An excerpt from a dataset
———

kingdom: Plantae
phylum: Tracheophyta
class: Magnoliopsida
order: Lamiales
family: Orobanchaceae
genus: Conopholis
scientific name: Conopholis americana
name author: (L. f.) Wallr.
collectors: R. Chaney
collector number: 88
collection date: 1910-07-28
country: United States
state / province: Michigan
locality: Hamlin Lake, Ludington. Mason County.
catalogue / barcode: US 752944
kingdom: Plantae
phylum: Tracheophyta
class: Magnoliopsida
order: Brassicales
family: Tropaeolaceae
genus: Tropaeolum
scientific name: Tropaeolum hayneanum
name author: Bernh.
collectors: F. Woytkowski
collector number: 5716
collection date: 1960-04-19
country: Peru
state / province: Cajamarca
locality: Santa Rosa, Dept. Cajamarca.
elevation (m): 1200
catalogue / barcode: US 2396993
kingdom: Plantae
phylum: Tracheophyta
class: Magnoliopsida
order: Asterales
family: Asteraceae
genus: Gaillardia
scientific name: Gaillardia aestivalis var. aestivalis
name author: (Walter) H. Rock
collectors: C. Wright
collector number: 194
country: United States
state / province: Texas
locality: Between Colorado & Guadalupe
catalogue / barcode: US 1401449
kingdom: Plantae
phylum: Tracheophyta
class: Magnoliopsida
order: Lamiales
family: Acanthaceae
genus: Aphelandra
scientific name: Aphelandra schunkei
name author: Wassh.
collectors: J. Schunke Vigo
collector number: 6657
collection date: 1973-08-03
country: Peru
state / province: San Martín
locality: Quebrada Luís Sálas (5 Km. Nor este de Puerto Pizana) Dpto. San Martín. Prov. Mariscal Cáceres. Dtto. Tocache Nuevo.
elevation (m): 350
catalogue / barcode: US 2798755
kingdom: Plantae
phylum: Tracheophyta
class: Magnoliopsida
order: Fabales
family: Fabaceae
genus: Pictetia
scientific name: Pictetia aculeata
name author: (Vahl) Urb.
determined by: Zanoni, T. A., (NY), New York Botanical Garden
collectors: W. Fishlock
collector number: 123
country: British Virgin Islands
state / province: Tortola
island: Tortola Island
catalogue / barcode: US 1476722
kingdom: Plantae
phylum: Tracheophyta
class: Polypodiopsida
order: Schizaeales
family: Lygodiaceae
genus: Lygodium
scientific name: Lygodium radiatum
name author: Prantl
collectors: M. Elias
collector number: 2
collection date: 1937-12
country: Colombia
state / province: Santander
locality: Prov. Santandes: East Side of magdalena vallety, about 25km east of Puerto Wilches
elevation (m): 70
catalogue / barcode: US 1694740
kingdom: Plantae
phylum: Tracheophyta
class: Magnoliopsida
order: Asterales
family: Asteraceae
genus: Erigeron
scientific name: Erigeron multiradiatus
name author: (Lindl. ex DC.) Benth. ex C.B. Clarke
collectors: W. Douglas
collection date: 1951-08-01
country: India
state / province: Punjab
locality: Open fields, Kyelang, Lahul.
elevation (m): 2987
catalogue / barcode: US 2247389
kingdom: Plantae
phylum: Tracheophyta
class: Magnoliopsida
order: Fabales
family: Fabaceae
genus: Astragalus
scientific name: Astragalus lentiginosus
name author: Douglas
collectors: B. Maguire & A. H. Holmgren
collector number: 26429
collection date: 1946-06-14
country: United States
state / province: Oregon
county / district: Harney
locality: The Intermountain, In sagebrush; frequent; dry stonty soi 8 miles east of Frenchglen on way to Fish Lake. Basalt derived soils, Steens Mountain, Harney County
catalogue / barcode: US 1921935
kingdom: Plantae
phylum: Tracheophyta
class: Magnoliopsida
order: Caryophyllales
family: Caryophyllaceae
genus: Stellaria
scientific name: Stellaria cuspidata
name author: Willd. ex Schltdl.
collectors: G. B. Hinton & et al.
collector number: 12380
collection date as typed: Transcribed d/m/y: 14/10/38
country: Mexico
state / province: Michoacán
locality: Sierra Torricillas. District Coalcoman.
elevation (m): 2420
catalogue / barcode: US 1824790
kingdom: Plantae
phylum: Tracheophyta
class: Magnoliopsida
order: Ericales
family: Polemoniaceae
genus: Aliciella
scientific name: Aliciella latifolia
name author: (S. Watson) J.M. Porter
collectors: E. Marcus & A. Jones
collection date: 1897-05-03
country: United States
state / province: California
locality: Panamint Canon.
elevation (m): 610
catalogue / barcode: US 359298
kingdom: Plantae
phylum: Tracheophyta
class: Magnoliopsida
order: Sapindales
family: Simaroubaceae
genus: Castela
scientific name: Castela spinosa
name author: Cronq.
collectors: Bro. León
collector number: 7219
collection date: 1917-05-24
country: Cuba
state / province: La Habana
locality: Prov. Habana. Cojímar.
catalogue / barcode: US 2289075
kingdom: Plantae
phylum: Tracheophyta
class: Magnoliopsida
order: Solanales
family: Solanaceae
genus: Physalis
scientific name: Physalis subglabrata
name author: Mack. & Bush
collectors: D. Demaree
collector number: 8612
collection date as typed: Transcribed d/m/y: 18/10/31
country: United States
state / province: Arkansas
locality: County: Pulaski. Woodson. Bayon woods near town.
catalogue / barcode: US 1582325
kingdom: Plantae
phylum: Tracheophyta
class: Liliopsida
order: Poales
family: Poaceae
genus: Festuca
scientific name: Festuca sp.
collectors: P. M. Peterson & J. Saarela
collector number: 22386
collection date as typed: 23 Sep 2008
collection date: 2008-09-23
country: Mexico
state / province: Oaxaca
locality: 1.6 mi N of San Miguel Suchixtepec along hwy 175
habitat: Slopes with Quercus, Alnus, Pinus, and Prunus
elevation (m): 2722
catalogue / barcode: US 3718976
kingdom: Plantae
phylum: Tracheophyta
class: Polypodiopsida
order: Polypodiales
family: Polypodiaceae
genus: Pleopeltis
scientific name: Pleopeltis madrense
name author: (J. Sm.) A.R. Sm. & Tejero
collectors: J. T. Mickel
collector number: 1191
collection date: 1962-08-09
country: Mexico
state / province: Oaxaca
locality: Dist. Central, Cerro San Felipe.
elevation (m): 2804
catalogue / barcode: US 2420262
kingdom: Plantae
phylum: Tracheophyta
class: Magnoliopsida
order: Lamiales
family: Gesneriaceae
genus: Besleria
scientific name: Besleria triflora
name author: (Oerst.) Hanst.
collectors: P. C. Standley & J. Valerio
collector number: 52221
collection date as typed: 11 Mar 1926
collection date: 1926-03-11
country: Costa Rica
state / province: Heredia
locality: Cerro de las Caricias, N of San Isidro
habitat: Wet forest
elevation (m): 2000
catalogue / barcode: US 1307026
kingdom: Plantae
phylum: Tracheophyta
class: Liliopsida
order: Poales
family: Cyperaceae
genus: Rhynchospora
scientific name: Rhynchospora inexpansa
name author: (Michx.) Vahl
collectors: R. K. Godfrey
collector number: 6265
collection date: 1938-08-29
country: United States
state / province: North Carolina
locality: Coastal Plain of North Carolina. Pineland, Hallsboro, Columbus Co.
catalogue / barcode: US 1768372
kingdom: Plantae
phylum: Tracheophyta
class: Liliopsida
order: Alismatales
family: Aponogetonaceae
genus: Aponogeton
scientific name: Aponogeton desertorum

———

**Exercise:** Can you repeat every one of the entries above word for word, with no changes?

**Complete answer:**
kingdom: Plantae
phylum: Tracheophyta
class: Magnoliopsida
order: Lamiales
family: Orobanchaceae
genus: Conopholis
scientific name: Conopholis americana
name author: (L. f.) Wallr.
collectors: R. Chaney
collector number: 88
collection date: 1910-07-28
country: United States
state / province: Michigan
locality: Hamlin Lake, Ludington. Mason County.
catalogue / barcode: US 752944
kingdom: Plantae
phylum: Tracheophyta
class: Magnoliopsida
order: Brassicales
family: Tropaeolaceae
genus: Tropaeolum
scientific name: Tropaeolum hayneanum
name author: Bernh.
collectors: F. Woytkowski
collector number: 5716
collection date: 1960-04-19
country: Peru
state / province: Cajamarca
locality: Santa Rosa, Dept. Cajamarca.
elevation (m): 1200
catalogue / barcode: US 2396993
kingdom: Plantae
phylum: Tracheophyta
class: Magnoliopsida
order: Asterales
family: Asteraceae
genus: Gaillardia
scientific name: Gaillardia aestivalis var. aestivalis
name author: (Walter) H. Rock
collectors: C. Wright
collector number: 194
country: United States
state / province: Texas
locality: Between Colorado & Guadalupe
catalogue / barcode: US 1401449
kingdom: Plantae
phylum: Tracheophyta
class: Magnoliopsida
order: Lamiales
family: Acanthaceae
genus: Aphelandra
scientific name: Aphelandra schunkei
name author: Wassh.
collectors: J. Schunke Vigo
collector number: 6657
collection date: 1973-08-03
country: Peru
state / province: San Martín
locality: Quebrada Luís Sálas (5 Km. Nor este de Puerto Pizana) Dpto. San Martín. Prov. Mariscal Cáceres. Dtto. Tocache Nuevo.
elevation (m): 350
catalogue / barcode: US 2798755
kingdom: Plantae
phylum: Tracheophyta
class: Magnoliopsida
order: Fabales
family: Fabaceae
genus: Pictetia
scientific name: Pictetia aculeata
name author: (Vahl) Urb.
determined by: Zanoni, T. A., (NY), New York Botanical Garden
collectors: W. Fishlock
collector number: 123
country: British Virgin Islands
state / province: Tortola
island: Tortola Island
catalogue / barcode: US 1476722
kingdom: Plantae
phylum: Tracheophyta
class: Polypodiopsida
order: Schizaeales
family: Lygodiaceae
genus: Lygodium
scientific name: Lygodium radiatum
name author: Prantl
collectors: M. Elias
collector number: 2
collection date: 1937-12
country: Colombia
state / province: Santander
locality: Prov. Santandes: East Side of magdalena vallety, about 25km east of Puerto Wilches
elevation (m): 70
catalogue / barcode: US 1694740
kingdom: Plantae
phylum: Tracheophyta
class: Magnoliopsida
order: Asterales
family: Asteraceae
genus: Erigeron
scientific name: Erigeron multiradiatus
name author: (Lindl. ex DC.) Benth. ex C.B. Clarke
collectors: W. Douglas
collection date: 1951-08-01
country: India
state / province: Punjab
locality: Open fields, Kyelang, Lahul.
elevation (m): 2987
catalogue / barcode: US 2247389
kingdom: Plantae
phylum: Tracheophyta
class: Magnoliopsida
order: Fabales
family: Fabaceae
genus: Astragalus
scientific name: Astragalus lentiginosus
name author: Douglas
collectors: B. Maguire & A. H. Holmgren
collector number: 26429
collection date: 1946-06-14
country: United States
state / province: Oregon
county / district: Harney
locality: The Intermountain, In sagebrush; frequent; dry stonty soi 8 miles east of Frenchglen on way to Fish Lake. Basalt derived soils, Steens Mountain, Harney County
catalogue / barcode: US 1921935
kingdom: Plantae
phylum: Tracheophyta
class: Magnoliopsida
order: Caryophyllales
family: Caryophyllaceae
genus: Stellaria
scientific name: Stellaria cuspidata
name author: Willd. ex Schltdl.
collectors: G. B. Hinton & et al.
collector number: 12380
collection date as typed: Transcribed d/m/y: 14/10/38
country: Mexico
state / province: Michoacán
locality: Sierra Torricillas. District Coalcoman.
elevation (m): 2420
catalogue / barcode: US 1824790
kingdom: Plantae
phylum: Tracheophyta
class: Magnoliopsida
order: Ericales
family: Polemoniaceae
genus: Aliciella
scientific name: Aliciella latifolia
name author: (S. Watson) J.M. Porter
collectors: E. Marcus & A. Jones
collection date: 1897-05-03
country: United States
state / province: California
locality: Panamint Canon.
elevation (m): 610
catalogue / barcode: US 359298
kingdom: Plantae
phylum: Tracheophyta
class: Magnoliopsida
order: Sapindales
family: Simaroubaceae
genus: Castela
scientific name: Castela spinosa
name author: Cronq.
collectors: Bro. León
collector number: 7219
collection date: 1917-05-24
country: Cuba
state / province: La Habana
locality: Prov. Habana. Cojímar.
catalogue / barcode: US 2289075
kingdom: Plantae
phylum: Tracheophyta
class: Magnoliopsida
order: Solanales
family: Solanaceae
genus: Physalis
scientific name: Physalis subglabrata
name author: Mack. & Bush
collectors: D. Demaree
collector number: 8612
collection date as typed: Transcribed d/m/y: 18/10/31
country: United States
state / province: Arkansas
locality: County: Pulaski. Woodson. Bayon woods near town.
catalogue / barcode: US 1582325
kingdom: Plantae
phylum: Tracheophyta
class: Liliopsida
order: Poales
family: Poaceae
genus: Festuca
scientific name: Festuca sp.
collectors: P. M. Peterson & J. Saarela
collector number: 22386
collection date as typed: 23 Sep 2008
collection date: 2008-09-23
country: Mexico
state / province: Oaxaca
locality: 1.6 mi N of San Miguel Suchixtepec along hwy 175
habitat: Slopes with Quercus, Alnus, Pinus, and Prunus
elevation (m): 2722
catalogue / barcode: US 3718976
kingdom: Plantae
phylum: Tracheophyta
class: Polypodiopsida
order: Polypodiales
family: Polypodiaceae
genus: Pleopeltis
scientific name: Pleopeltis madrense
name author: (J. Sm.) A.R. Sm. & Tejero
collectors: J. T. Mickel
collector number: 1191
collection date: 1962-08-09
country: Mexico
state / province: Oaxaca
locality: Dist. Central, Cerro San Felipe.
elevation (m): 2804
catalogue / barcode: US 2420262
kingdom: Plantae
phylum: Tracheophyta
class: Magnoliopsida
order: Lamiales
family: Gesneriaceae
genus: Besleria
scientific name: Besleria triflora
name author: (Oerst.) Hanst.
collectors: P. C. Standley & J. Valerio
collector number: 52221
collection date as typed: 11 Mar 1926
collection date: 1926-03-11
country: Costa Rica
state / province: Heredia
locality: Cerro de las Caricias, N of San Isidro
habitat: Wet forest
elevation (m): 2000
catalogue / barcode: US 1307026
kingdom: Plantae
phylum: Tracheophyta
class: Liliopsida
order: Poales
family: Cyperaceae
genus: Rhynchospora
scientific name: Rhynchospora inexpansa
name author: (Michx.) Vahl
collectors: R. K. Godfrey
collector number: 6265
collection date: 1938-08-29
country: United States
state / province: North Carolina
locality: Coastal Plain of North Carolina. Pineland, Hallsboro, Columbus Co.
catalogue / barcode: US 1768372
kingdom: Plantae
phylum: Tracheophyta
class: Liliopsida
order: Alismatales
family: Aponogetonaceae
genus: Aponogeton
scientific name: Aponogeton desertorum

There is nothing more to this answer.